━━━━━ RECORDED INFORMATION ━━━━━

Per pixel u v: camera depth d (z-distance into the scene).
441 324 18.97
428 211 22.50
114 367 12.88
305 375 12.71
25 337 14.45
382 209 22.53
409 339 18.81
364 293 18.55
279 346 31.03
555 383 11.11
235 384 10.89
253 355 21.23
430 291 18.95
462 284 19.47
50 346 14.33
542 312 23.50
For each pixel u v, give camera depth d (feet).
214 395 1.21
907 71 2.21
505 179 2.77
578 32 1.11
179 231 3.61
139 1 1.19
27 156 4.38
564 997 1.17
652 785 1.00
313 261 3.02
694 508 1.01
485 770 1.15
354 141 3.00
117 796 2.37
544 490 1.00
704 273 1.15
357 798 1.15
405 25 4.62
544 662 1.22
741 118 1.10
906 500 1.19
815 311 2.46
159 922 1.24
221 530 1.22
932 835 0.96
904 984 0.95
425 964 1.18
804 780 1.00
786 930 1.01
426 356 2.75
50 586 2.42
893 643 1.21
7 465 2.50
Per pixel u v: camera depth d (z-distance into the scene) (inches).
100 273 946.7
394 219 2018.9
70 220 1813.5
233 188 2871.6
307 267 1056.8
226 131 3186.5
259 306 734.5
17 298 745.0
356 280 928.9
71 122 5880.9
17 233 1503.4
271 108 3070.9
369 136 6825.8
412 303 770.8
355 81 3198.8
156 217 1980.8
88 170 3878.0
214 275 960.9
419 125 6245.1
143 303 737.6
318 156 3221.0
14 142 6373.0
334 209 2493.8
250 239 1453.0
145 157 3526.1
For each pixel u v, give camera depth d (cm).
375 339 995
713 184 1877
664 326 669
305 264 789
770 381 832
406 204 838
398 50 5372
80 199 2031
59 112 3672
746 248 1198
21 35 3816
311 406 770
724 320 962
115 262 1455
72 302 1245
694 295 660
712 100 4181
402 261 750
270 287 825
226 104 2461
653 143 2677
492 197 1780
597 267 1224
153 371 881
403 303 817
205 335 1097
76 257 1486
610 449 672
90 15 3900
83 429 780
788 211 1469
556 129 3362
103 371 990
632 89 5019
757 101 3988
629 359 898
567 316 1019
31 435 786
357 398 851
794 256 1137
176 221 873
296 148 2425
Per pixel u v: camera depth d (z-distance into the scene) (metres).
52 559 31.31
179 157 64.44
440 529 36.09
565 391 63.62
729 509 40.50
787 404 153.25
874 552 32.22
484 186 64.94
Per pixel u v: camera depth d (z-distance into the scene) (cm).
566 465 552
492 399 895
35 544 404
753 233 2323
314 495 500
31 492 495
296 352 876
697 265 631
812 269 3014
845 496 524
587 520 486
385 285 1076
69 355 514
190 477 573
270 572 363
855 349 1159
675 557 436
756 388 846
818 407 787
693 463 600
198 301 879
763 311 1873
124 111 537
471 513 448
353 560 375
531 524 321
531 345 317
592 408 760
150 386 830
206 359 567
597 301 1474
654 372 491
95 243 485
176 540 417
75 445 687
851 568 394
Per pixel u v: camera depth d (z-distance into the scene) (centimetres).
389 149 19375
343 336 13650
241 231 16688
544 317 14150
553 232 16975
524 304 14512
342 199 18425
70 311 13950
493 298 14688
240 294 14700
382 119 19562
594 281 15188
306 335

━━━━━

Print each entry exactly as it was written.

Per pixel u v: camera depth d (z-distance into the scene).
441 324 18.97
428 211 22.50
114 367 12.88
305 375 12.71
25 337 14.45
382 209 22.53
409 339 18.81
364 293 18.55
279 346 31.03
555 383 11.11
235 384 10.89
253 355 21.23
430 291 18.95
462 284 19.47
50 346 14.33
542 312 23.50
For each pixel u v, give camera depth d (feet).
214 395 1.21
907 71 2.21
505 179 2.77
578 32 1.11
179 231 3.61
139 1 1.19
27 156 4.38
564 997 1.17
652 785 1.00
313 261 3.02
694 508 1.01
485 770 1.15
354 141 3.00
117 796 2.37
544 490 1.00
704 273 1.15
357 798 1.15
405 25 4.62
544 662 1.22
741 118 1.10
906 500 1.19
815 311 2.46
159 922 1.24
221 530 1.22
932 835 0.96
904 984 0.95
425 964 1.18
804 780 1.00
786 930 1.01
426 356 2.75
50 586 2.42
893 643 1.21
7 465 2.50
Per pixel u v: camera depth d (z-distance into the scene) (inches).
100 273 946.7
394 219 2018.9
70 220 1813.5
233 188 2871.6
307 267 1056.8
226 131 3186.5
259 306 734.5
17 298 745.0
356 280 928.9
71 122 5880.9
17 233 1503.4
271 108 3070.9
369 136 6825.8
412 303 770.8
355 81 3198.8
156 217 1980.8
88 170 3878.0
214 275 960.9
419 125 6245.1
143 303 737.6
318 156 3221.0
14 142 6373.0
334 209 2493.8
250 239 1453.0
145 157 3526.1
For each pixel u v, give camera depth d (cm).
375 339 995
713 184 1877
664 326 669
305 264 789
770 381 832
406 204 838
398 50 5372
80 199 2031
59 112 3672
746 248 1198
21 35 3816
311 406 770
724 320 962
115 262 1455
72 302 1245
694 295 660
712 100 4181
402 261 750
270 287 825
226 104 2461
653 143 2677
492 197 1780
597 267 1224
153 371 881
403 303 817
205 335 1097
76 257 1486
610 449 672
90 15 3900
83 429 780
788 211 1469
556 129 3362
103 371 990
632 89 5019
757 101 3988
629 359 898
567 316 1019
31 435 786
357 398 851
794 256 1137
176 221 873
296 148 2425
Per pixel u v: camera depth d (z-distance into the scene) (metres).
52 559 31.31
179 157 64.44
440 529 36.09
565 391 63.62
729 509 40.50
787 404 153.25
874 552 32.22
484 186 64.94
Per pixel u v: camera depth d (z-distance into the scene) (cm).
566 465 552
492 399 895
35 544 404
753 233 2323
314 495 500
31 492 495
296 352 876
697 265 631
812 269 3014
845 496 524
587 520 486
385 285 1076
69 355 514
190 477 573
270 572 363
855 349 1159
675 557 436
756 388 846
818 407 787
693 463 600
198 301 879
763 311 1873
124 111 537
471 513 448
353 560 375
531 524 321
531 345 317
592 408 760
150 386 830
206 359 567
597 301 1474
654 372 491
95 243 485
176 540 417
75 445 687
851 568 394
Per pixel u v: camera depth d (z-distance into the scene) (centimetres).
389 149 19375
343 336 13650
241 231 16688
544 317 14150
553 232 16975
524 304 14512
342 199 18425
70 311 13950
493 298 14688
240 294 14700
382 119 19562
594 281 15188
306 335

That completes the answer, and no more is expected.